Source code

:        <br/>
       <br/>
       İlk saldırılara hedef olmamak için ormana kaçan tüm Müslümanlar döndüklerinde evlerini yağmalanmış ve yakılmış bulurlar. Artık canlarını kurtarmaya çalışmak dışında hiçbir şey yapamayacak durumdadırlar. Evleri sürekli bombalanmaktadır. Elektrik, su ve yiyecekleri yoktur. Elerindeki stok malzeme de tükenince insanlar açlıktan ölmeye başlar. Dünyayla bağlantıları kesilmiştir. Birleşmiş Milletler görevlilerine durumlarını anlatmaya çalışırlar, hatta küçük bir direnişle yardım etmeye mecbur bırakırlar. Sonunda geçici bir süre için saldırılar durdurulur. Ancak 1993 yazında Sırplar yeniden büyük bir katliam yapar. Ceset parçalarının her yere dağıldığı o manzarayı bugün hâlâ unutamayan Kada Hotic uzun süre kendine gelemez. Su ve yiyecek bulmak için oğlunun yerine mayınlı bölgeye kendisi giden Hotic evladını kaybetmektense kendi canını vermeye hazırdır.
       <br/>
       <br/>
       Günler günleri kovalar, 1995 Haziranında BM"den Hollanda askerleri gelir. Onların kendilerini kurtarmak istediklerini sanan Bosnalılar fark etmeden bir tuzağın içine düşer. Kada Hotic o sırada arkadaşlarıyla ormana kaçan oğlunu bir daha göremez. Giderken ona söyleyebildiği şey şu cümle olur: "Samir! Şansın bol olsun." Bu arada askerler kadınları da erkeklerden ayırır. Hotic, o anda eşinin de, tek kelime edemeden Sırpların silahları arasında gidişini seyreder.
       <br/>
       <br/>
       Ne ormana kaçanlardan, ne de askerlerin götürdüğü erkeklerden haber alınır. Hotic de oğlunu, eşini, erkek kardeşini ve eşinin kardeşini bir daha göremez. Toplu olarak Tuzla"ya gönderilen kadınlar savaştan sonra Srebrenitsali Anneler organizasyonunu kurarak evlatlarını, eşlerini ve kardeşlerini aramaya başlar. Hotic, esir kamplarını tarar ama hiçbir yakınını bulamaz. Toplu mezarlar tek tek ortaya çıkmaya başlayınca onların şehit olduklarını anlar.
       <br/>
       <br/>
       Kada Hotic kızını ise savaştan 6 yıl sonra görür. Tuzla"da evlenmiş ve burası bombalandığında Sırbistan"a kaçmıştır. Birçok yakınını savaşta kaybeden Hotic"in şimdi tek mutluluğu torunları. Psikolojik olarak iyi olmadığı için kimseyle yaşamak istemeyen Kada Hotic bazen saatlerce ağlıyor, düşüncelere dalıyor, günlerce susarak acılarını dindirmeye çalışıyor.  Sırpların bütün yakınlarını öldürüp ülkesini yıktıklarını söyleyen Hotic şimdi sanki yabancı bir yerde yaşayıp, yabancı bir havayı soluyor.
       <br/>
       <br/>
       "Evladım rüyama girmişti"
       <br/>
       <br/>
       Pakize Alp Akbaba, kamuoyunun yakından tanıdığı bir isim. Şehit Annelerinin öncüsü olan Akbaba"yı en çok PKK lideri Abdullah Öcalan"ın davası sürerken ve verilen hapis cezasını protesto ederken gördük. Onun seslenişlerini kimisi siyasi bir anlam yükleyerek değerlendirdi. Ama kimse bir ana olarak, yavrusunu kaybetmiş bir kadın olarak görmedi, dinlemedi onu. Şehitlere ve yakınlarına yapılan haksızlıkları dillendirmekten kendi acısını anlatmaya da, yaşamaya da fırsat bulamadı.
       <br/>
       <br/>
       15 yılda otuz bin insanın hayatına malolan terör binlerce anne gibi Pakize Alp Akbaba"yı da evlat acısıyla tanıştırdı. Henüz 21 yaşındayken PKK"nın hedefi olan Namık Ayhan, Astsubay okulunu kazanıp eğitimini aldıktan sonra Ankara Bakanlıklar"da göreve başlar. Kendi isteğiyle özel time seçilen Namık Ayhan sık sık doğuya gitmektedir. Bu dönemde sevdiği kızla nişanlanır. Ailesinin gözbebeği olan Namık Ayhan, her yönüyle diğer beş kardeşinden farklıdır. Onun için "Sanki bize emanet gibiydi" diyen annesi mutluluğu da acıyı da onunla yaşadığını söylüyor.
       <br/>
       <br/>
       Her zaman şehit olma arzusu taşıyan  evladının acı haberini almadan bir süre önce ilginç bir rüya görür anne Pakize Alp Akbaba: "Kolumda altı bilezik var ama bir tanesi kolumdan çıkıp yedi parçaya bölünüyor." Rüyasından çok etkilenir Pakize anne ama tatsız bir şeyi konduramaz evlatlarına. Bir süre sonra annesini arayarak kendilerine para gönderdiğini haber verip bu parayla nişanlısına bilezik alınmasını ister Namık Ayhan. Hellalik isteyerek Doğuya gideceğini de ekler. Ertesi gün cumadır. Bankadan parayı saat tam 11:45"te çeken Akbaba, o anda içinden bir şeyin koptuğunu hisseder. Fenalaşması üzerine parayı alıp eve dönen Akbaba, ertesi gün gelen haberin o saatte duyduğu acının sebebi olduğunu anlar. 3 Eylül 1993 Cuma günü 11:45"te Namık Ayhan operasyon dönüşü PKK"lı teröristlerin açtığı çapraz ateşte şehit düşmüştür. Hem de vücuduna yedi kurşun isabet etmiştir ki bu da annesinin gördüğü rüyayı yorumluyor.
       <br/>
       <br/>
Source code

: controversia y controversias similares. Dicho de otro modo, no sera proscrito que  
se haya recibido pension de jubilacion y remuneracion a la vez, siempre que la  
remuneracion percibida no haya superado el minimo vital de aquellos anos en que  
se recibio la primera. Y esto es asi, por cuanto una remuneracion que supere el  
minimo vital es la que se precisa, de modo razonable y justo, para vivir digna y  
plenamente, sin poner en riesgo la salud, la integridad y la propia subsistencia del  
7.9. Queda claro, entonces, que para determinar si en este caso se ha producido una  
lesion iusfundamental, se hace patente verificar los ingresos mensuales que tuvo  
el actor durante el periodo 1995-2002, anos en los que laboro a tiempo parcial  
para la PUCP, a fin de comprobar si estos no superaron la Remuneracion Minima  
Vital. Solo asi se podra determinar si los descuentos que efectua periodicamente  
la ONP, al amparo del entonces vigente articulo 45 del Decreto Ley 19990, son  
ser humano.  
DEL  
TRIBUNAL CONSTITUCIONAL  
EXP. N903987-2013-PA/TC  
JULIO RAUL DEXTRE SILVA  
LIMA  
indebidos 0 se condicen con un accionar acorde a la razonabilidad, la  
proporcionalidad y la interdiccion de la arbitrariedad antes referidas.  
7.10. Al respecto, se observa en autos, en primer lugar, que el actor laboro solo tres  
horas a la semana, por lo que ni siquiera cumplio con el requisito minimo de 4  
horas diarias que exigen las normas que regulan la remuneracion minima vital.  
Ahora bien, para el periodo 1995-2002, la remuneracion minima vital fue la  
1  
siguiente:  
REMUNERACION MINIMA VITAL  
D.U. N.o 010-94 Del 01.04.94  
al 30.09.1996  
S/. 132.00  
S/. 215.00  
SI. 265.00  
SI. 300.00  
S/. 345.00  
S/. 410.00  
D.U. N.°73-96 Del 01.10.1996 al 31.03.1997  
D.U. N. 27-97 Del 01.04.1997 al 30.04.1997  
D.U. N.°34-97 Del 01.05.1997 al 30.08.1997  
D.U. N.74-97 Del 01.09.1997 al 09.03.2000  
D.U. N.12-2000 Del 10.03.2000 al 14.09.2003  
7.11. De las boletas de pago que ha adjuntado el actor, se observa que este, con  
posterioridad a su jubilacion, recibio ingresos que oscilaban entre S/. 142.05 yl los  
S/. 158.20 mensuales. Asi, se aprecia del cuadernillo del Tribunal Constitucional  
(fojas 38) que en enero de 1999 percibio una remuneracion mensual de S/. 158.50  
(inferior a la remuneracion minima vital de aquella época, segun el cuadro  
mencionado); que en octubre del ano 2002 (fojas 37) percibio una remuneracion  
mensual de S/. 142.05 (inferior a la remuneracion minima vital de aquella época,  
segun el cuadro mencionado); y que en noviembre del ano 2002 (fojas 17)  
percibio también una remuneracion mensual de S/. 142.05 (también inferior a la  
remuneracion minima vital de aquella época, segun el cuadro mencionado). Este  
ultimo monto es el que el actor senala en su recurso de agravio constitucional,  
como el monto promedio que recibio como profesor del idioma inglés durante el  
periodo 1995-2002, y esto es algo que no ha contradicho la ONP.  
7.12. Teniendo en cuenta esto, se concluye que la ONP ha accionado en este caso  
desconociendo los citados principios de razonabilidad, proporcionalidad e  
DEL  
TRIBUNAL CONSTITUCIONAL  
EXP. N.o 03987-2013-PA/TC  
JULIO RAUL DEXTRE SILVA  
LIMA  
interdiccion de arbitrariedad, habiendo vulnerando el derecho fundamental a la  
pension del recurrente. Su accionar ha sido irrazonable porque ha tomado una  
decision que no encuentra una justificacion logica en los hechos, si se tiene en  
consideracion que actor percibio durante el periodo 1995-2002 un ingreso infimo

◆ ◆ ◆ ◆ ◆

» **EXERCISE GOAL**
From the data above, return every line from the line that has "Vital. Solo asi" up to and including the line that has "ultimo monto es", exactly.

» **RESULT OF THIS TASK**
Vital. Solo asi se podra determinar si los descuentos que efectua periodicamente  
la ONP, al amparo del entonces vigente articulo 45 del Decreto Ley 19990, son  
ser humano.  
DEL  
TRIBUNAL CONSTITUCIONAL  
EXP. N903987-2013-PA/TC  
JULIO RAUL DEXTRE SILVA  
LIMA  
indebidos 0 se condicen con un accionar acorde a la razonabilidad, la  
proporcionalidad y la interdiccion de la arbitrariedad antes referidas.  
7.10. Al respecto, se observa en autos, en primer lugar, que el actor laboro solo tres  
horas a la semana, por lo que ni siquiera cumplio con el requisito minimo de 4  
horas diarias que exigen las normas que regulan la remuneracion minima vital.  
Ahora bien, para el periodo 1995-2002, la remuneracion minima vital fue la  
1  
siguiente:  
REMUNERACION MINIMA VITAL  
D.U. N.o 010-94 Del 01.04.94  
al 30.09.1996  
S/. 132.00  
S/. 215.00  
SI. 265.00  
SI. 300.00  
S/. 345.00  
S/. 410.00  
D.U. N.°73-96 Del 01.10.1996 al 31.03.1997  
D.U. N. 27-97 Del 01.04.1997 al 30.04.1997  
D.U. N.°34-97 Del 01.05.1997 al 30.08.1997  
D.U. N.74-97 Del 01.09.1997 al 09.03.2000  
D.U. N.12-2000 Del 10.03.2000 al 14.09.2003  
7.11. De las boletas de pago que ha adjuntado el actor, se observa que este, con  
posterioridad a su jubilacion, recibio ingresos que oscilaban entre S/. 142.05 yl los  
S/. 158.20 mensuales. Asi, se aprecia del cuadernillo del Tribunal Constitucional  
(fojas 38) que en enero de 1999 percibio una remuneracion mensual de S/. 158.50  
(inferior a la remuneracion minima vital de aquella época, segun el cuadro  
mencionado); que en octubre del ano 2002 (fojas 37) percibio una remuneracion  
mensual de S/. 142.05 (inferior a la remuneracion minima vital de aquella época,  
segun el cuadro mencionado); y que en noviembre del ano 2002 (fojas 17)  
percibio también una remuneracion mensual de S/. 142.05 (también inferior a la  
remuneracion minima vital de aquella época, segun el cuadro mencionado). Este  
ultimo monto es el que el actor senala en su recurso de agravio constitucional,  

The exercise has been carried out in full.